1 School of Aging Studies, University of South Florida, Tampa, FL, USA.
2 Department of Human Development and Family Studies, Pennsylvania State University, University Park, PA, USA.
Res Aging. 2019 Oct;41(9):823-844. doi: 10.1177/0164027519858716. Epub 2019 Jun 23.
This study examined racial, ethnic, and other factors associated with whether older adults discussed their end-of-life (EOL) care wishes with family. A sample of 223 White, 95 African American, and 46 Hispanic adults aged 50 and older from a five-county area of Florida answered questions about sociodemographics, health, and preferences for involving family/friends in health-care decision-making. Analyses describe associations between whether discussions occurred and race/ethnicity and other factors, including preferences for family/friend involvement in health care. In descriptive analyses, one third ( = 113) had not discussed EOL care. No differences were evident between African Americans and non-Hispanic Whites. In multivariate analyses, EOL care discussions were less likely for Hispanics.
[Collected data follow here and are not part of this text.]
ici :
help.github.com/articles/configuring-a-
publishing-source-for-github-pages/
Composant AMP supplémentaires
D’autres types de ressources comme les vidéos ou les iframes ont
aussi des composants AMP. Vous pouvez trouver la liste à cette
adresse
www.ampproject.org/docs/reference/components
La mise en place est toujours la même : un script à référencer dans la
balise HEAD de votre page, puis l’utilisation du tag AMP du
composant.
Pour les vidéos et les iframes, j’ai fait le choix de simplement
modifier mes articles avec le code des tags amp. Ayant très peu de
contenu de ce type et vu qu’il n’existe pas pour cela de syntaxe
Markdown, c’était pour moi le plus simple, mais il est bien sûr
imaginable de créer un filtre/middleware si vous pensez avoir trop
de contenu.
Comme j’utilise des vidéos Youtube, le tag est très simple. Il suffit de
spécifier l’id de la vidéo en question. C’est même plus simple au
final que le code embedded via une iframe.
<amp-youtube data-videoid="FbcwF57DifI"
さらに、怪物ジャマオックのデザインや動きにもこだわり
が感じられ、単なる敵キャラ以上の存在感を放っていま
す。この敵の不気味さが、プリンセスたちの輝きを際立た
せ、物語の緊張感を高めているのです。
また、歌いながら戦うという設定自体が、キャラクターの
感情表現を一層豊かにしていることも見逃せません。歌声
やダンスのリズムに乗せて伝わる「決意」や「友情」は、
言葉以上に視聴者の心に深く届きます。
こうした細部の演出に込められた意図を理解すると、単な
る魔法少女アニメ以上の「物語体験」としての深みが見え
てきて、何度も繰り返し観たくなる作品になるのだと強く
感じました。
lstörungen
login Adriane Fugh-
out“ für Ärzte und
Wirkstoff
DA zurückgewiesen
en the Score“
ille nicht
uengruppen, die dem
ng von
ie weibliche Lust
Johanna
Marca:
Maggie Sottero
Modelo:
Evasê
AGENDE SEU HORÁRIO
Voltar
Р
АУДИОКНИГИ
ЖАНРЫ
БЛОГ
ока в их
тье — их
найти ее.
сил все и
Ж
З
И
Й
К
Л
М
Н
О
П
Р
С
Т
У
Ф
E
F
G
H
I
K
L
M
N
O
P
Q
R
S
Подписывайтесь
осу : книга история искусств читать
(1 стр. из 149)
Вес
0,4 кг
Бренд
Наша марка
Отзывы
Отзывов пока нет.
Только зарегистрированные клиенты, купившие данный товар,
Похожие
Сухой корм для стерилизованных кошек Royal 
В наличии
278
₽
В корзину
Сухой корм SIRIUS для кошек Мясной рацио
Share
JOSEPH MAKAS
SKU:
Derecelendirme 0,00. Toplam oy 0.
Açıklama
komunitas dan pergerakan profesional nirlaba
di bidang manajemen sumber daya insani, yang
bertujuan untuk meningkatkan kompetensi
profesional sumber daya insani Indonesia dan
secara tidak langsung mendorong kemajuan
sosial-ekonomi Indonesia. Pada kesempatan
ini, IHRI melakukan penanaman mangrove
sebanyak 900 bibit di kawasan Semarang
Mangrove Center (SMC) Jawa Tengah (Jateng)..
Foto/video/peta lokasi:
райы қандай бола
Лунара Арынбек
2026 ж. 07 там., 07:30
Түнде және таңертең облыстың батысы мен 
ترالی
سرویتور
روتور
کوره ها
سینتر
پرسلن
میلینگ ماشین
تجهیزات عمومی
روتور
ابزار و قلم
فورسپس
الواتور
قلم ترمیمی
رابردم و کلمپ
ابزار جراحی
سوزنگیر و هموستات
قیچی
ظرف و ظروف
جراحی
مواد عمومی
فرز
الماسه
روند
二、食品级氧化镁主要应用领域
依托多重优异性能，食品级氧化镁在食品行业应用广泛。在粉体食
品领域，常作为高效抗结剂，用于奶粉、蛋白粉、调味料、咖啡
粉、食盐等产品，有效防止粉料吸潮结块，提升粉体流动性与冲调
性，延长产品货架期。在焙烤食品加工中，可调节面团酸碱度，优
Further analysis showed this lower likelihood existed among Hispanics with lesser family/friend involvement. Ethnicity influences EOL care discussion, moderated by family/friend involvement, though results are considered preliminary. Knowing the involvement of patients' family/friends could help providers initiate EOL care discussions.
本研究调查了与老年人是否与家人讨论其临终(EOL)护理意愿相关的种族、民族和其他因素。佛罗里达州五个县的一个样本,包括 223 名白人、95 名非裔美国人和 46 名西班牙裔成年人,年龄在 50 岁及以上,回答了关于社会人口统计学、健康状况以及参与家庭/朋友进行医疗决策的偏好的问题。分析描述了讨论是否发生与种族/民族和其他因素之间的关联,包括对家庭/朋友参与医疗保健的偏好。在描述性分析中,三分之一(=113)人没有讨论过 EOL 护理。非裔美国人和非西班牙裔白人之间没有明显差异。在多变量分析中,西班牙裔人进行 EOL 护理讨论的可能性较小。进一步的分析表明,在家庭/朋友参与度较低的西班牙裔人中,这种可能性较低。尽管结果被认为是初步的,但族裔会影响 EOL 护理讨论,受家庭/朋友参与度的影响。了解患者的家人/朋友的参与程度可以帮助提供者启动 EOL 护理讨论。